When she started, she said that the fact it is against the law had no influence on her decision making.
As far as education outreach beyond the school system, she said it hasn’t caught her attention. What she has noticed are the many forms of advertisements for the products.
“I’ve seen advertisements, but nothing in the opposite direction,” she said.
She said she hasn’t seen any negative health effects over the two-plus years she’s vaped.
“I don’t see it as much of a health issue at all. I mean I guess when I’m like 60 years old it could influence me. I have a grandparent who smoked all her life and now she cannot eat a meal without smoking afterwards, or like, take a walk without smoking. But I don’t see myself going in that direction, or I just don’t care about when I’m 60,” she said.
She did say that it’s unlikely that she will ever go back to smoking, which is the fear of many working to prevent underage vaping.
“It’s not that I have to much against smoking cigarettes but I just don’t like the way people look at you,” she said.
Can’t Stop?
The path to addiction can be unclear for young people just starting down the path.
“I’ve asked my friends, ‘Are you addicted? Do you think you’re addicted?’ Because I was wondering for myself. I asked them, ‘Do you think I’m addicted?’” Hailey said. “Most of them said, ‘No, I can quite at any time.’ They just like it.”
She said seeing addiction is more about whether health effects happen at an early age. If she get into her 20s and starts having respiratory problems, she said she’s done with it.
“Since I don’t see any bad things about it, I’m like, whatever,” she said.
Hailey said she probably wouldn’t go back in time and tell herself not to start vaping, though she would go back and not start smoking. Since smoking led to vaping for Hailey, that could have the butterfly effect of her never vaping, she supposed.

###

__ACTIVITY LIST__
1) In the vaping article, reproduce the passage from "When she started, she" to "for the products." word for word.
2) According to the vaping article, what would make Hailey quit vaping if it happened once she is in her 20s?

__EXCERPTED RECORDS__
###

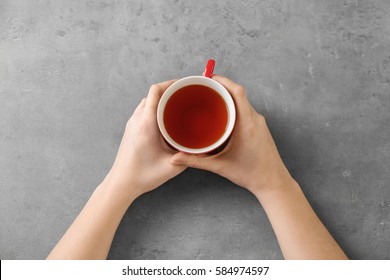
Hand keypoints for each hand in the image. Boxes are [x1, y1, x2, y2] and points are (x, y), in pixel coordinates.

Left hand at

###

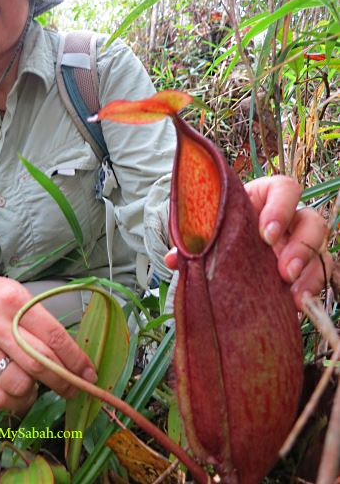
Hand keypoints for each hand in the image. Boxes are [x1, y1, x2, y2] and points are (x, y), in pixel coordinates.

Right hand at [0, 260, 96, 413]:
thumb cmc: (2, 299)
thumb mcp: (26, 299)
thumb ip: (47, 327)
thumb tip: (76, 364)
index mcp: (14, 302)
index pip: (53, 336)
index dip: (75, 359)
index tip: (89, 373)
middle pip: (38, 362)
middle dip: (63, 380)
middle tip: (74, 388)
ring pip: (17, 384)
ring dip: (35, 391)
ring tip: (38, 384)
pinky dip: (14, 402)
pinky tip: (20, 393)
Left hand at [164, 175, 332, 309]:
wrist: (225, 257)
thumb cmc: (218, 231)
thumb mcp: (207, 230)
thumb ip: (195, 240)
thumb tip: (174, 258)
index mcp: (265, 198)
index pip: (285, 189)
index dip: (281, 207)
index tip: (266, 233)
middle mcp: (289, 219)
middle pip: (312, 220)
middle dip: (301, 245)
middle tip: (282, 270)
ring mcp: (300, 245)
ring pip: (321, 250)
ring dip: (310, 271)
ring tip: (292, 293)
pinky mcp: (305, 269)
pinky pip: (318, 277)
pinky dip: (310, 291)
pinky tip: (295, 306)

###

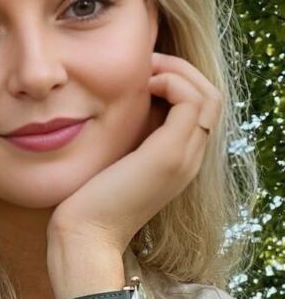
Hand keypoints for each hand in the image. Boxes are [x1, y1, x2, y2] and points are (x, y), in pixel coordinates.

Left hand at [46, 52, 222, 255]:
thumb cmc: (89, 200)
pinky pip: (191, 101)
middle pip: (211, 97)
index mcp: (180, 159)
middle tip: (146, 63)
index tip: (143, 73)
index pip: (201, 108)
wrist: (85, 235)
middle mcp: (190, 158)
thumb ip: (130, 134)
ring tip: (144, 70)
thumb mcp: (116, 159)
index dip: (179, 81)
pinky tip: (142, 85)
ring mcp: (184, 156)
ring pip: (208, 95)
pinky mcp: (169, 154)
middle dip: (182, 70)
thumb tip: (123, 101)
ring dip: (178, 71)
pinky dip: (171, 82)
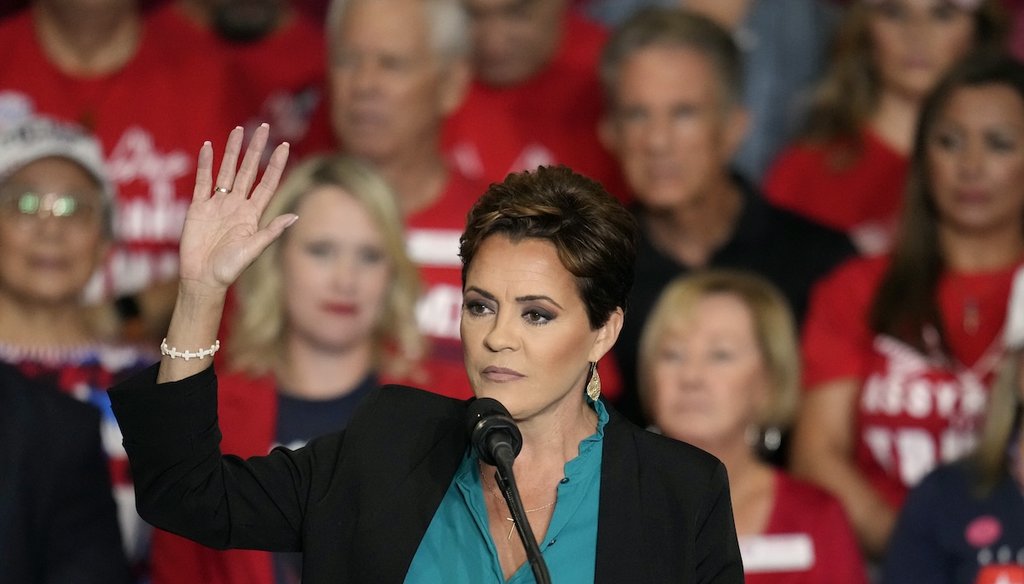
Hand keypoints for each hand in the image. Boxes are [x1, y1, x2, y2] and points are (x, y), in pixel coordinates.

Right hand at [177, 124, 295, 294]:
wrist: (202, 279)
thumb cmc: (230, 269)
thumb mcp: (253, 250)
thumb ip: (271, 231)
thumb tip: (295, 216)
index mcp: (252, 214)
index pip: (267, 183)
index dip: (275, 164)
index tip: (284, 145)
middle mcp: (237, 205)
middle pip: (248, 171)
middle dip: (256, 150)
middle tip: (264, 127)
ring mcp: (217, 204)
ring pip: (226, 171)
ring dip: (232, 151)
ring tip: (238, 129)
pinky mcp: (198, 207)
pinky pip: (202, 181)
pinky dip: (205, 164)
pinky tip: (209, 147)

###

__EXERCISE SOLUTIONS__
1)
When she started, she said that the fact it is against the law had no influence on her decision making.
As far as education outreach beyond the school system, she said it hasn’t caught her attention. What she has noticed are the many forms of advertisements for the products.

2) Starting to have respiratory problems.